Heath and student Scott Carver hold the high-pressure perfusion reactor uesed for cultivatin the cells in a porous resorbable polymer.

Astronauts and earth-bound persons with painful joints may benefit from NASA-sponsored research being conducted by ChemE Associate Professor Carole Heath.

NASA is interested in ways to keep astronauts' joints healthy in the low-gravity conditions of space travel. Heath hopes her work will also ease the suffering of people with joint diseases and injuries.

Cartilage is a tough tissue that covers the ends of bones in joints. Produced by cells called chondrocytes, cartilage provides the nearly frictionless surface that distributes the body's weight as bones interact at the joints. When cartilage is injured and gradually degenerates, osteoarthritis often develops, leaving only painful and limited joint movement.

Cartilage has little ability to repair itself, Heath says.
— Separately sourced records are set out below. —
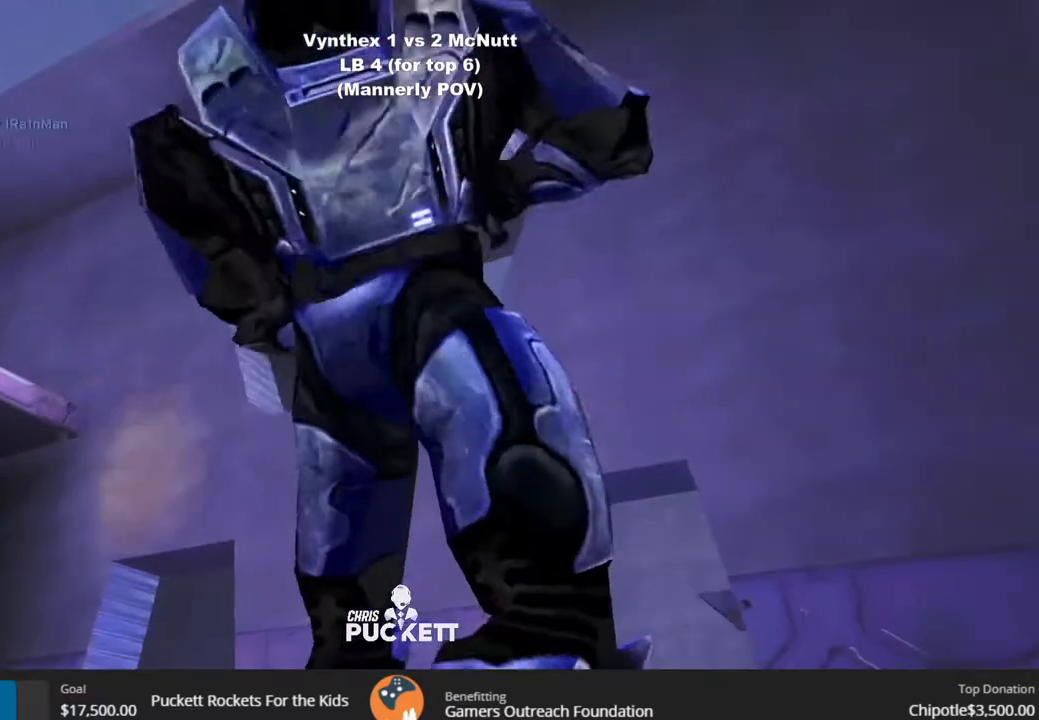
{"buttons": [], "left_stick": "center", "right_stick": "center", "events": [[17, "right_stick", "left"], [100, "R2", "up"], [117, "right_stick", "center"], [150, "R2", "down"], [217, "left_stick", "center"], [250, "R2", "up"]]}
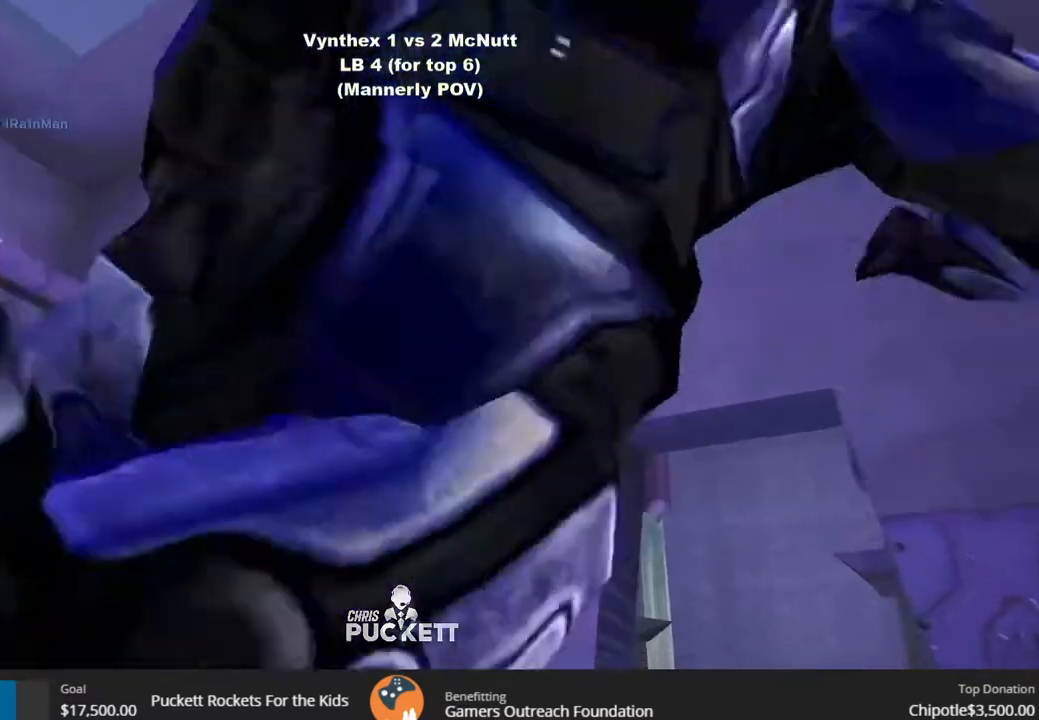
{"buttons": [], "left_stick": "center", "right_stick": "center", "events": []}
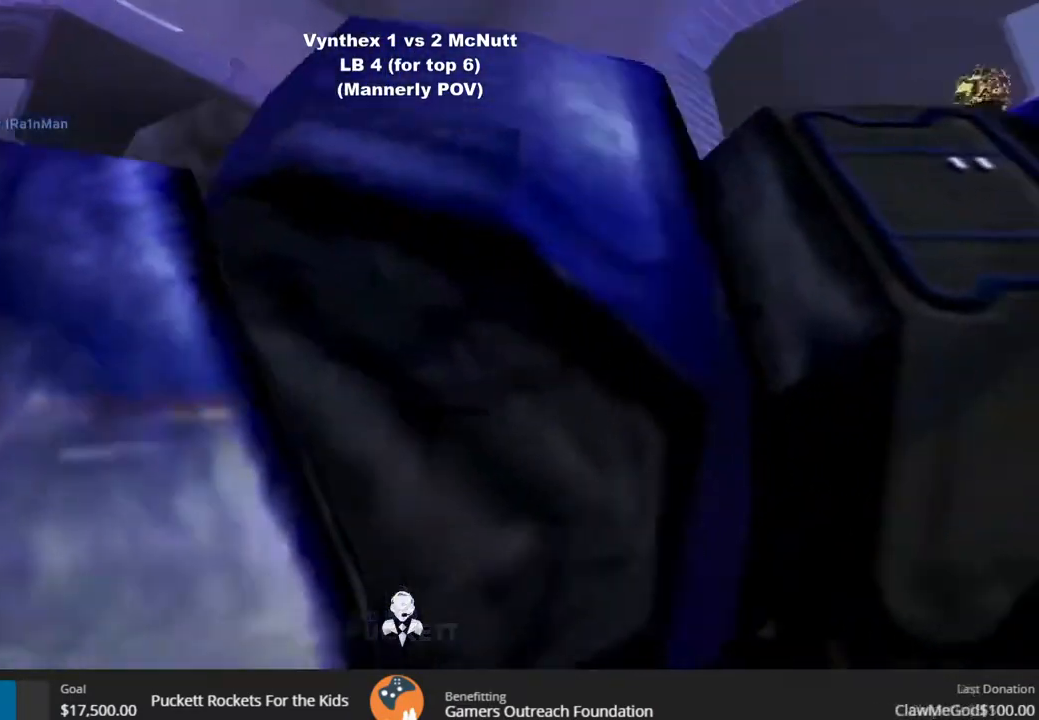
{"buttons": [], "left_stick": "center", "right_stick": "center", "events": []}
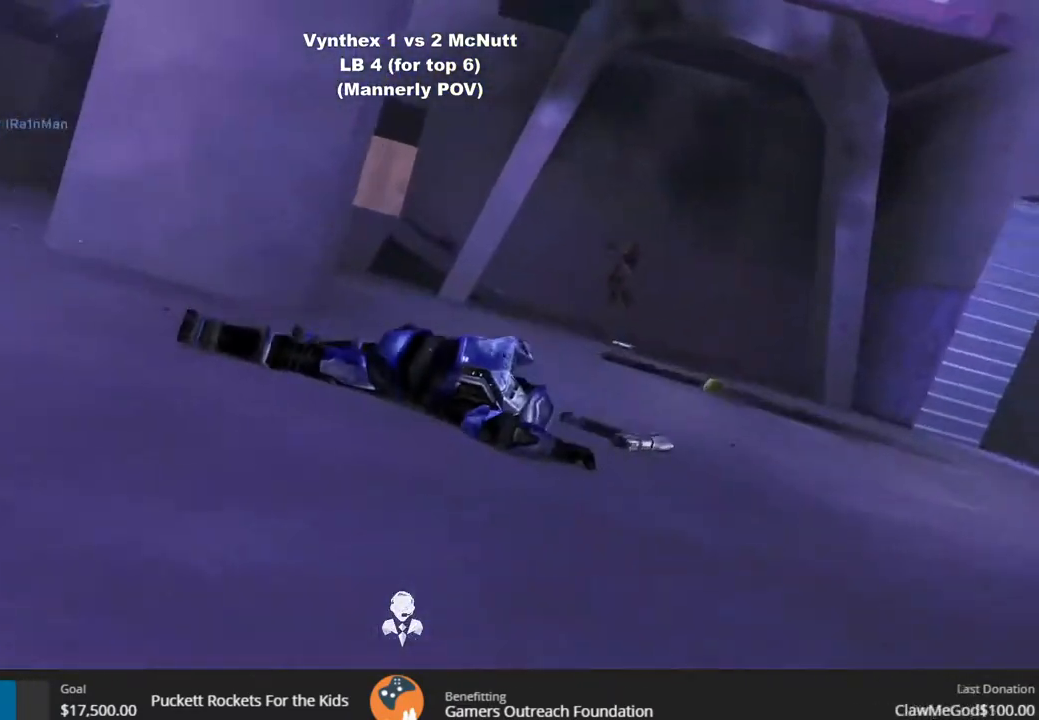
{"buttons": [], "left_stick": "center", "right_stick": "center", "events": []}
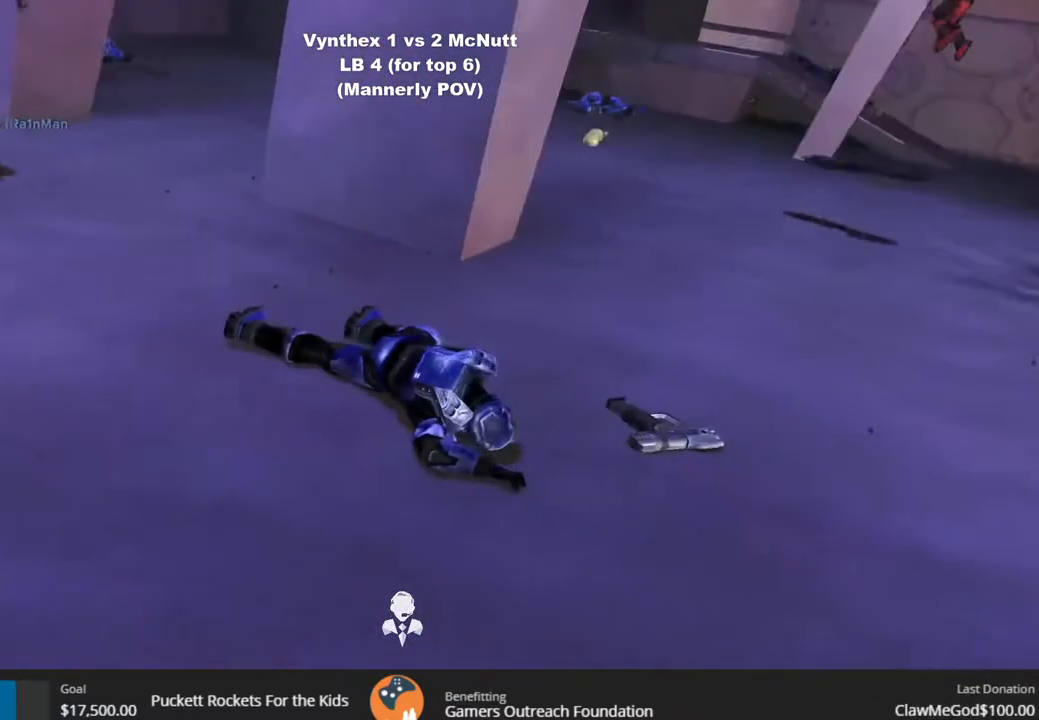
{"buttons": [], "left_stick": "center", "right_stick": "center", "events": []}
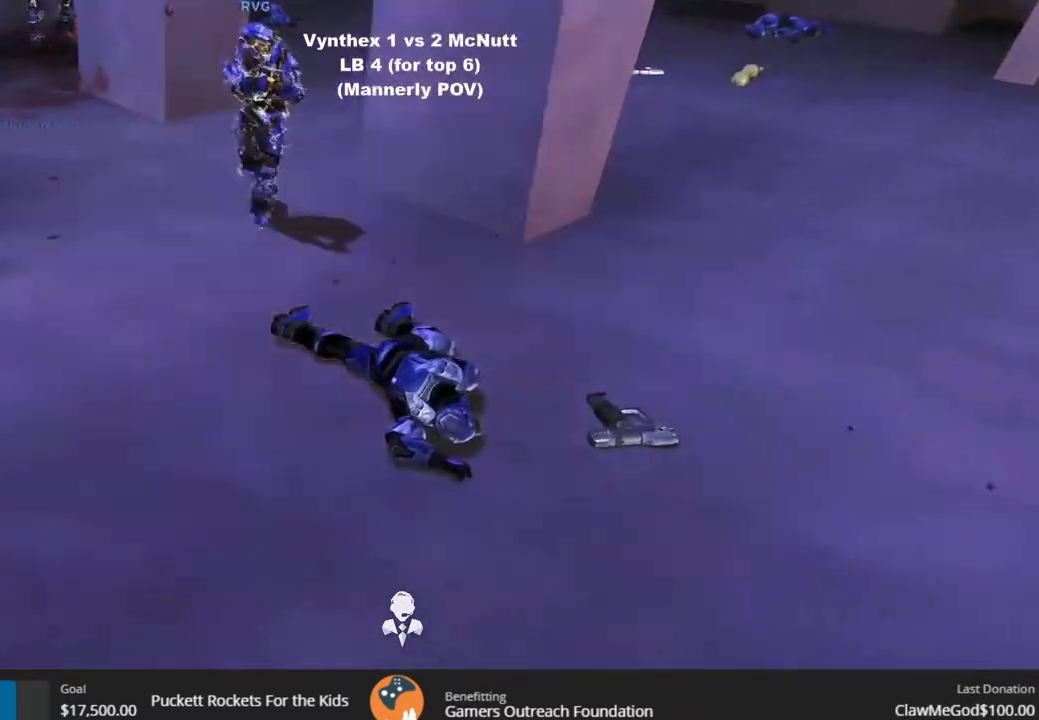
{"buttons": [], "left_stick": "center", "right_stick": "center", "events": []}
Once cartilage deteriorates the damage is irreversible-not a promising outlook for the more than 30 million people in the United States who have osteoarthritis. Moreover, neither of the current treatments, surgically replacing the entire joint with a prosthesis or transplanting healthy cartilage tissue from donors, is entirely satisfactory.

Heath thinks a better approach is to grow replacement cartilage from chondrocyte cells in the laboratory and implant the living cartilage in the joint. Cartilage could be grown to the exact specifications needed within a three-dimensional polymer mesh that the body could reabsorb.

Heath's challenge is to duplicate the unique three-dimensional structure of cartilage that allows it to repeatedly withstand and distribute the forces of compression, shear, and gravity that can equal several times the body's weight.

Previous research has focused only on compression forces exerted over short periods of time. Heath and her research team are using a new device called a microgravity reactor to subject chondrocyte cells to different levels, frequencies, and durations of mechanical stress.

Heath hopes to discover the right conditions needed for cells to produce fully functioning cartilage capable of bearing body weight over long periods of time. She also hopes to determine how low-gravity conditions, such as those encountered in space flight, affect the cells' growth and ability to regenerate cartilage.